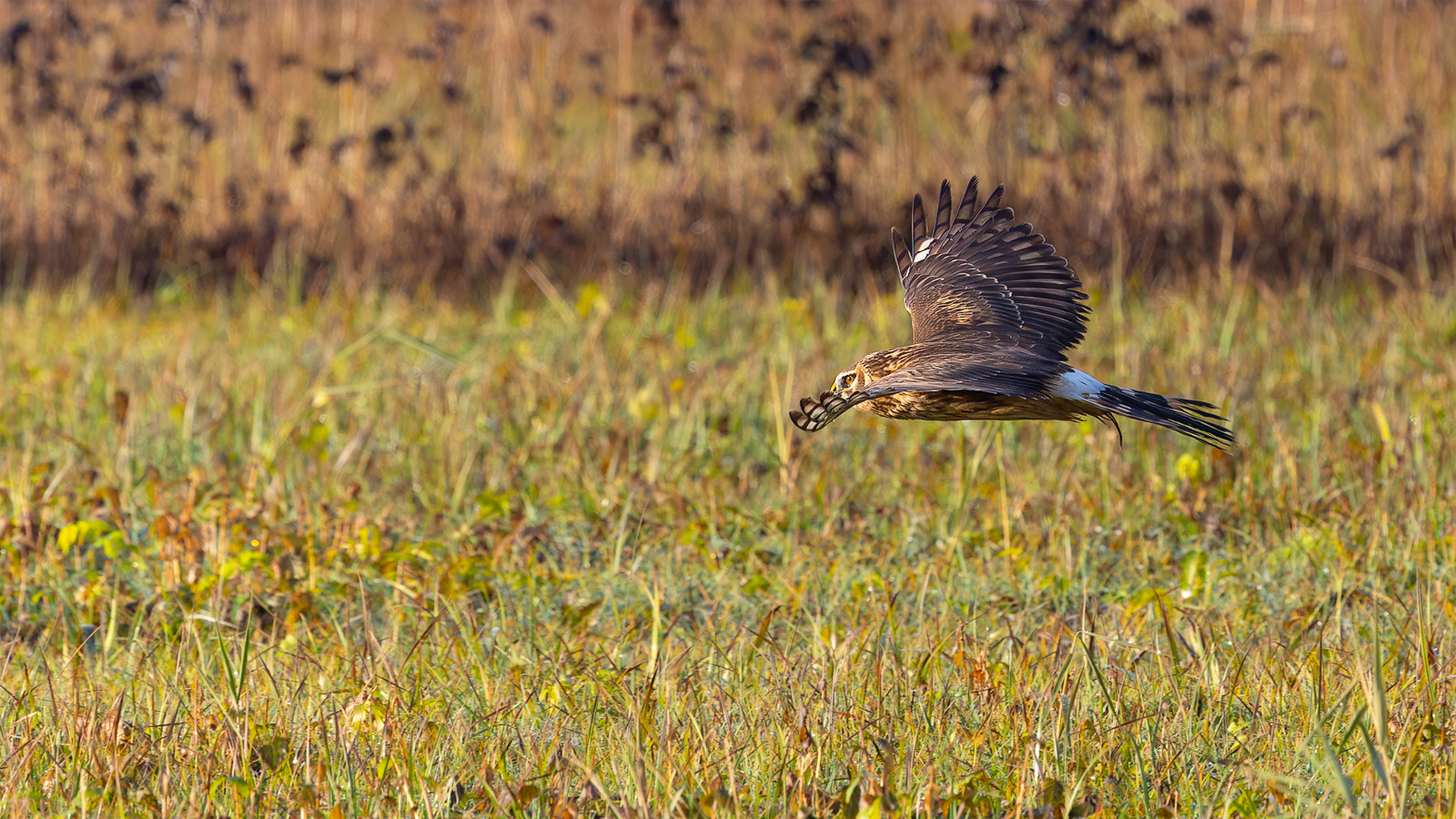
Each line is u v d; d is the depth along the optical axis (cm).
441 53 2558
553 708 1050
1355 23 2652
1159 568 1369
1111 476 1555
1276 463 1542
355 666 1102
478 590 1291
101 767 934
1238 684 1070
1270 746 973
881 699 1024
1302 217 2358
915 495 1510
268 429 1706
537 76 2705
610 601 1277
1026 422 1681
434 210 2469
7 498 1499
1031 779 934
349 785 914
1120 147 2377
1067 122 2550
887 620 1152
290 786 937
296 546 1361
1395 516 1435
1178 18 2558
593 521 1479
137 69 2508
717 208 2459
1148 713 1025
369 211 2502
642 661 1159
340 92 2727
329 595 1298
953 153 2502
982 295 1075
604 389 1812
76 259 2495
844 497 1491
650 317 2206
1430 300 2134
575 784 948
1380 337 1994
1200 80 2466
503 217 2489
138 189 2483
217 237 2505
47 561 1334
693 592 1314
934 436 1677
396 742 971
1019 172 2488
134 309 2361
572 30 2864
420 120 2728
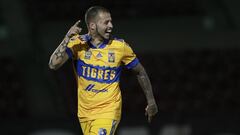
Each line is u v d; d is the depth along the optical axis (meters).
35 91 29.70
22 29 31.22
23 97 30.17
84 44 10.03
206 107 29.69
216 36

◆ ◆ ◆ ◆ ◆

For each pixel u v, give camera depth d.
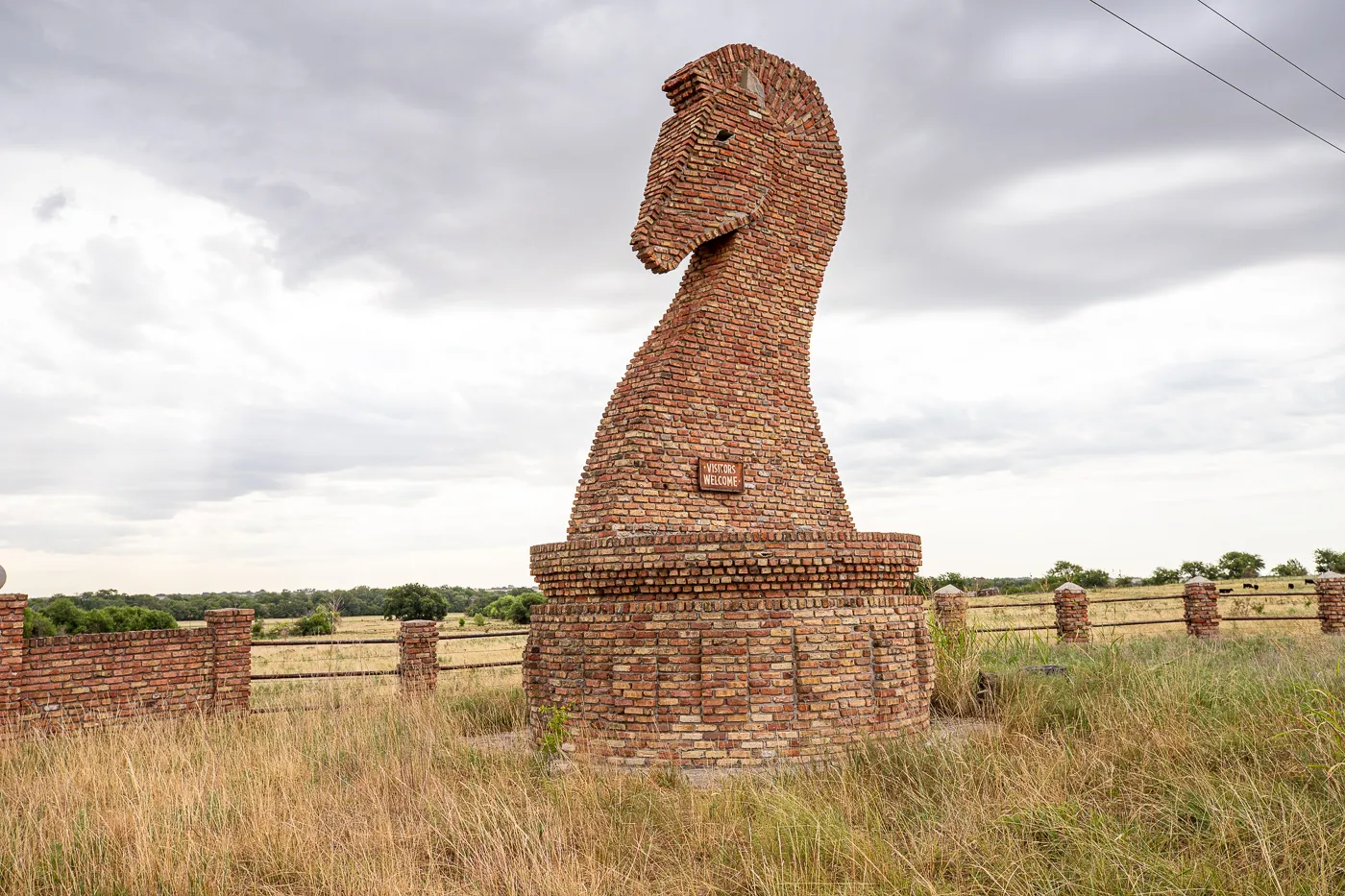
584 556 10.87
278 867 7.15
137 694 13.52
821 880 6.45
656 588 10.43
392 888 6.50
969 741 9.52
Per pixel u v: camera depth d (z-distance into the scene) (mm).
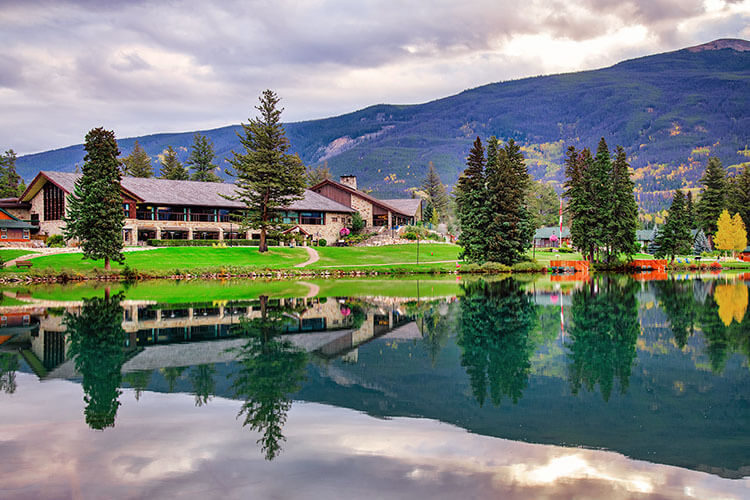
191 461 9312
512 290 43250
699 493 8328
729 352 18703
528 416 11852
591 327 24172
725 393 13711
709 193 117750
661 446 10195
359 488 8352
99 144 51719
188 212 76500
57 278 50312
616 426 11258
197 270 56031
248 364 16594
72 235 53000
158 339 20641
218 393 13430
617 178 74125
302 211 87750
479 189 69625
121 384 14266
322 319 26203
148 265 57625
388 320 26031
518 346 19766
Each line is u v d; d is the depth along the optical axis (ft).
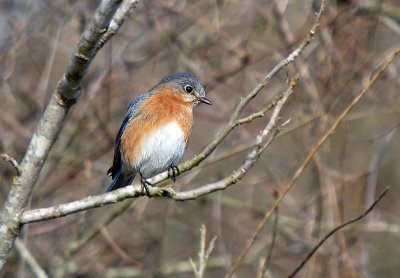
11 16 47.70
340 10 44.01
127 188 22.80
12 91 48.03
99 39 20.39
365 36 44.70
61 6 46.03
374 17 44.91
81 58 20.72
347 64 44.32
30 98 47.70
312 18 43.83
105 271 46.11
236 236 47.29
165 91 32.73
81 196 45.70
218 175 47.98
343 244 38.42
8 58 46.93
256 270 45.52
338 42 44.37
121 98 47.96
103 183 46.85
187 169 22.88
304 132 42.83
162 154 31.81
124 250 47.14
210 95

◆ ◆ ◆ ◆ ◆

Give again the stretch of lines above from the one with "1200 80 2466" through the one with "23 97 30.17", both ends kept, and copy no pictures.

1200 80 2466
503 217 2489
138 189 2483
217 237 2505
47 561 1334
693 592 1314
934 436 1677
396 742 971
1019 172 2488
134 309 2361
572 30 2864
420 120 2728
Each line is u v d; d is the depth along the optical axis (meters).
35 91 29.70
22 29 31.22
23 97 30.17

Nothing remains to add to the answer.